Ana Croegaert Alumnae Dissertation Fellow, 2005
Ph.D. Anthropology, Northwestern University; Assistant Professor, University of New Orleans My work aims to bridge scholarly and popular publics by creating spaces for people to explore and debate migration and ways of belonging in 21st century cities thru their interactions with images, sound and artifacts drawn from ethnographic research. Inequality and identity formations are core themes in my work.
I have conducted fieldwork in the United States and in former Yugoslavia. In addition to my current academic appointment in Anthropology and Urban Studies at the University of New Orleans, I’ve held a postdoctoral fellowship with The Field Museum in Chicago, where I drafted and co-directed the first phase of a new collections initiative on 21st Century Urban Material Cultures. I have been a Visiting Professor in Gender Studies at Mount Holyoke College (MA) and at Loyola University (IL), and I have over 5 years of experience working in the governmental and non-profit sectors in Chicago.
My peer-reviewed publications can be found in American Anthropologist (2011) and Identities (2010), and my popular writing can be found in The Global Health Reader (2009) and Anthropology News (2011).
Impact of the Alumnae Dissertation Fellowship:
The Alumnae of Northwestern awarded my dissertation research an Alumnae Dissertation Fellowship in 2005, providing essential support to writing up the findings of my two years of ethnographic fieldwork exploring the impacts of war and displacement on a cohort of refugees relocated from Bosnia-Herzegovina to Chicago, IL, and examining this group’s attempts to alter their circumstances.
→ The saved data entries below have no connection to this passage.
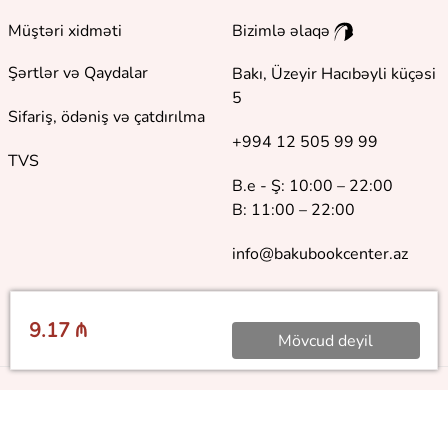
Müştəri xidməti
Bizimlə əlaqə
Şərtlər və Qaydalar
Bakı, Üzeyir Hacıbəyli küçəsi
5
Sifariş, ödəniş və çatdırılma
+994 12 505 99 99
TVS
B.e - Ş: 10:00 – 22:00
B: 11:00 – 22:00
info@bakubookcenter.az
9.17 ₼
Mövcud deyil
©
2018 - 2026 Baku Book Center. Bütün hüquqlar qorunur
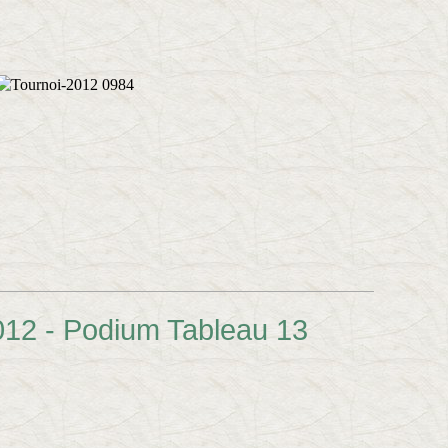
012 - Podium Tableau 13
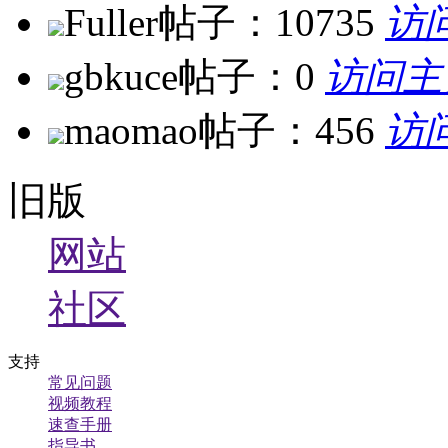
Fuller
帖子：10735
访
gbkuce
帖子：0
访问主
maomao
帖子：456
访
旧版
网站
社区
支持
常见问题
视频教程
速查手册
指导书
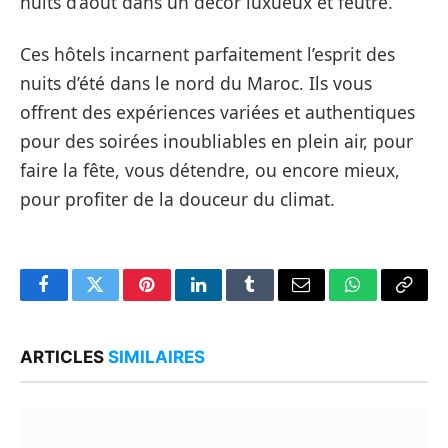
nuits d’août dans un décor luxueux et feutré.
Ces hôtels incarnent parfaitement l’esprit des
nuits d’été dans le nord du Maroc. Ils vous
offrent des expériences variées et authentiques
pour des soirées inoubliables en plein air, pour
faire la fête, vous détendre, ou encore mieux,
pour profiter de la douceur du climat.
Facebook
Twitter
Pinterest
LinkedIn
Tumblr
Email
WhatsApp
Copy
Link
ARTICLES
SIMILAIRES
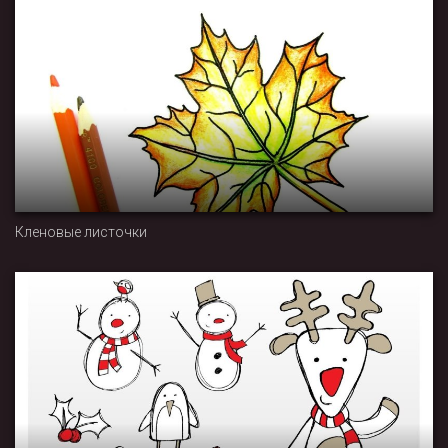
Кленовые листочки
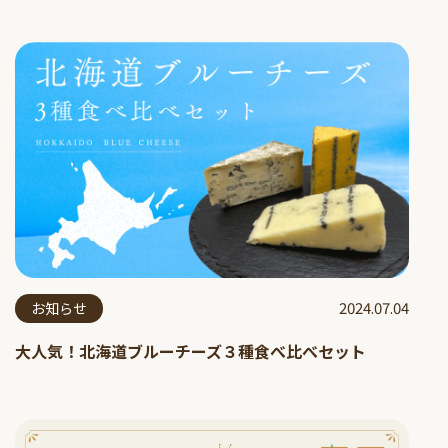
2024.07.04
お知らせ
大人気！北海道ブルーチーズ３種食べ比べセット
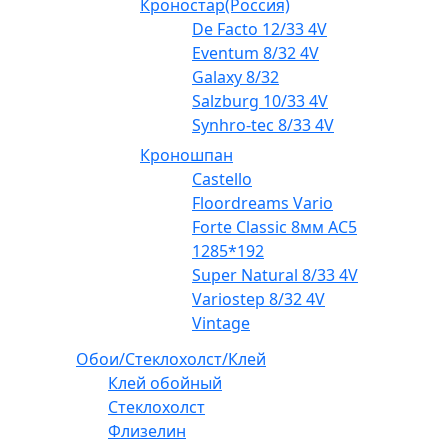
Кроностар(Россия)
De Facto 12/33 4V
Eventum 8/32 4V
Galaxy 8/32
Salzburg 10/33 4V
Synhro-tec 8/33 4V
Кроношпан
Castello
Floordreams Vario
Forte Classic 8мм AC5
1285*192
Super Natural 8/33 4V
Variostep 8/32 4V
Vintage
Обои/Стеклохолст/Клей
Клей обойный
Стеклохолст
Флизелин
I earned my PhD in Anthropology, with a Graduate Certificate in Gender Studies, in 2007, and the findings from my research have been published in my discipline’s flagship journal, in other peer-reviewed journals and anthologies, and in a book manuscript, Gathering Grounds: The pathos and promise of forced migration (currently under review for publication). The writing year fellowship was absolutely critical to my progress in my program, and in forwarding the publication stage of my research. I was a single parent during my entire graduate school career, and I did not receive any financial support from my son’s father. Like so many women in similar circumstances, my career could easily have been derailed—at least temporarily—by the necessity of paying monthly living expenses. The Alumnae Fellowship provided not only financial support during this tough period in my life, but in supporting the research in this way, The Alumnae also validated the need for rigorous, ethnographic scholarship that documents gender inequity and its relationship to citizenship and belonging, and contributes to scholarly and public debates that address the need to end social and economic inequities. Thank you for this opportunity to express my gratitude to The Alumnae of Northwestern University!